# START OF SOURCE DOCUMENT

Mercurial & Git

About two weeks ago, I wrote about my thoughts on Mercurial and how I was switching to it from Darcs.

At the time, I had skipped Git because of its lack of Windows support. I have some contributors to pieces of Free Software that I write that use Windows, and that seemed a pretty big flaw.

But I recently discovered git-svn and git-svnimport, both of which look like great tools for working with our friends using svn that haven’t yet gotten ahold of the DVCS light. Then I noticed that Git has a CVS server emulation tool, which means that Windows users can use TortoiseCVS to interact with it. Nice.

I spent some time today learning Git. This was a lot easier having already learned Mercurial. Git and Mercurial have very similar philosophies to a number of things, but the Mercurial documentation explains all this far better than the Git documentation does.

I’m going to have to try both of them out more and see what I think. But git-svn (which is bi-directional) certainly looks like a very nice thing.

Neither of them have something as nice as darcs send, though.

6 thoughts on “Mercurial & Git

  1. Git has a MinGW port.

    Also, what does darcs send do that git-format-patch and git-send-email don’t?

    (You might also find git-imap-send useful if you have an IMAP server.)

  2. Nice to see people playing with git-cvsserver ;-) What does darcs send do and why is it so nice?

    If it formats a commit and sends it to upstream, maybe git-format-patch and git-send-email are what you are after?

# END OF SOURCE DOCUMENT
# START OF SUPPLIED ENTRIES

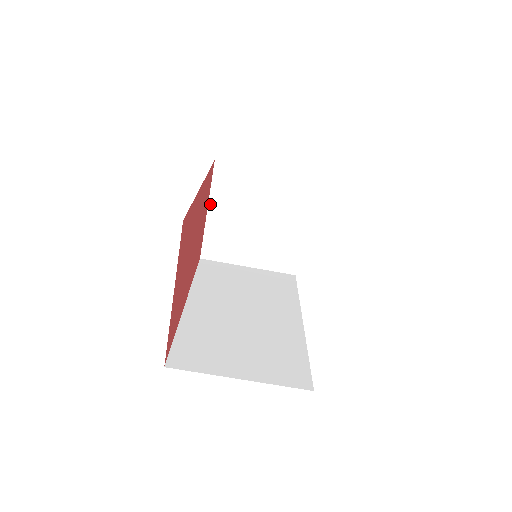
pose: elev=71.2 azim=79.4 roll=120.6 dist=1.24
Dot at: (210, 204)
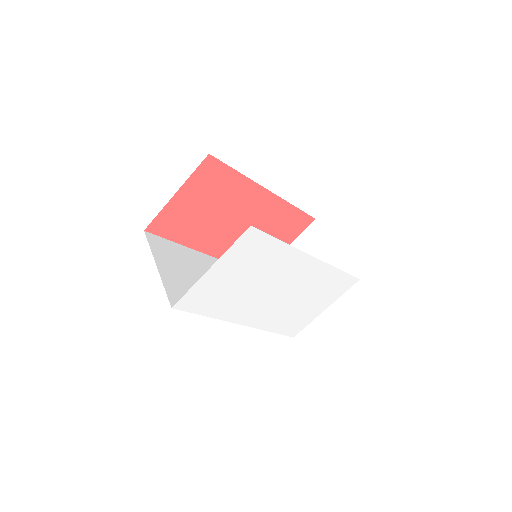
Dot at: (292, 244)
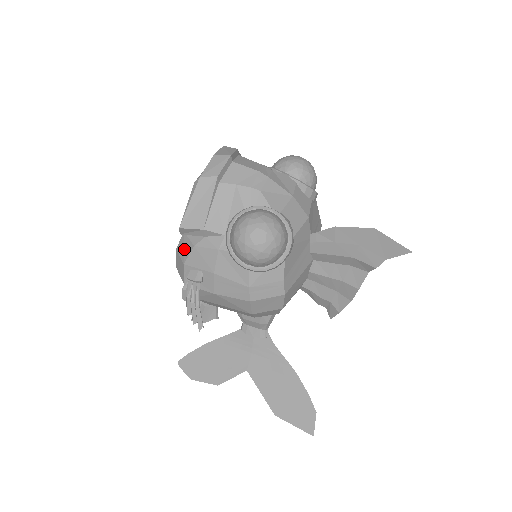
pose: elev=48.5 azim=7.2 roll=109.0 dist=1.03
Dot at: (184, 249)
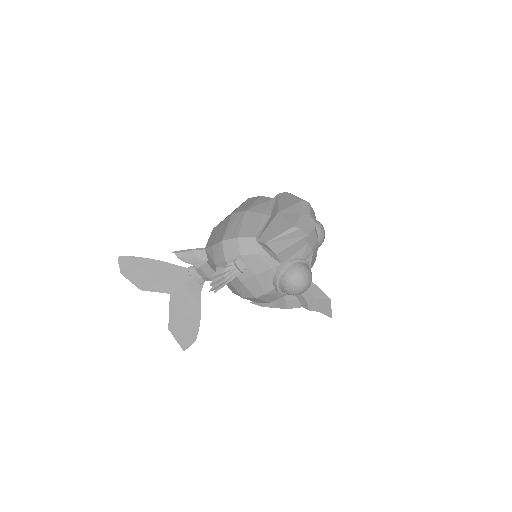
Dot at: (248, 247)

# END OF SUPPLIED ENTRIES
# START OF SUPPLIED ENTRIES

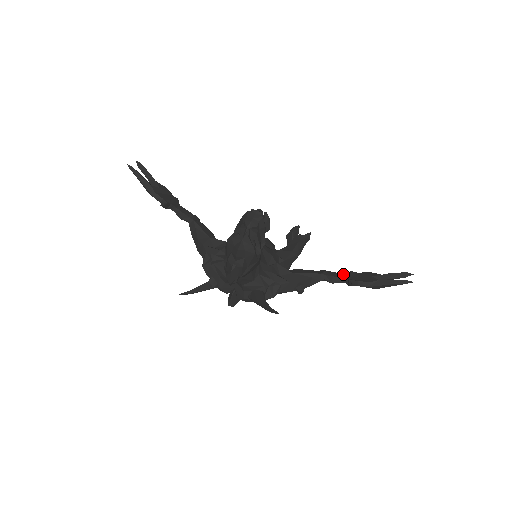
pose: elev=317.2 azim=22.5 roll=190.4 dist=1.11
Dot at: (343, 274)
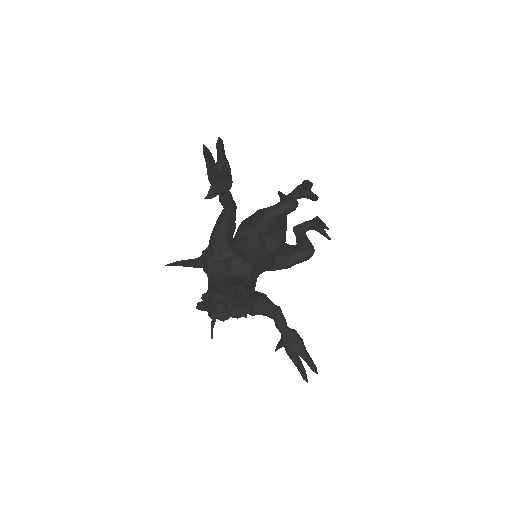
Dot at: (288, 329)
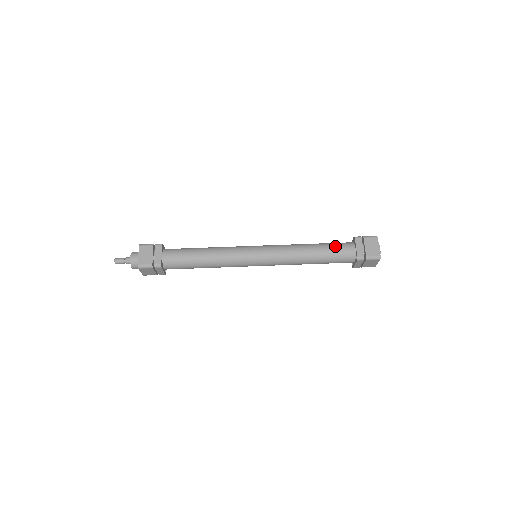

# END OF SUPPLIED ENTRIES

• REQUESTS
**a.** Quote the blog post on Mercurial and Git from "Also, what does" up to and including "you are after?".
**b.** Answer these questions using the blog post on Mercurial and Git:
(i) Which version control system was the author switching from when moving to Mercurial?
(ii) What Git tool allows Windows users to interact with Git through TortoiseCVS?
(iii) Whose documentation does the author say explains the shared philosophies far better?

• SOLUTIONS BY TASK
**a.**
Also, what does darcs send do that git-format-patch and git-send-email don’t?

    (You might also find git-imap-send useful if you have an IMAP server.)

  2. Nice to see people playing with git-cvsserver ;-) What does darcs send do and why is it so nice?

    If it formats a commit and sends it to upstream, maybe git-format-patch and git-send-email are what you are after?

**b.**
(i) Darcs
(ii) Git's CVS server emulation tool
(iii) Mercurial's documentation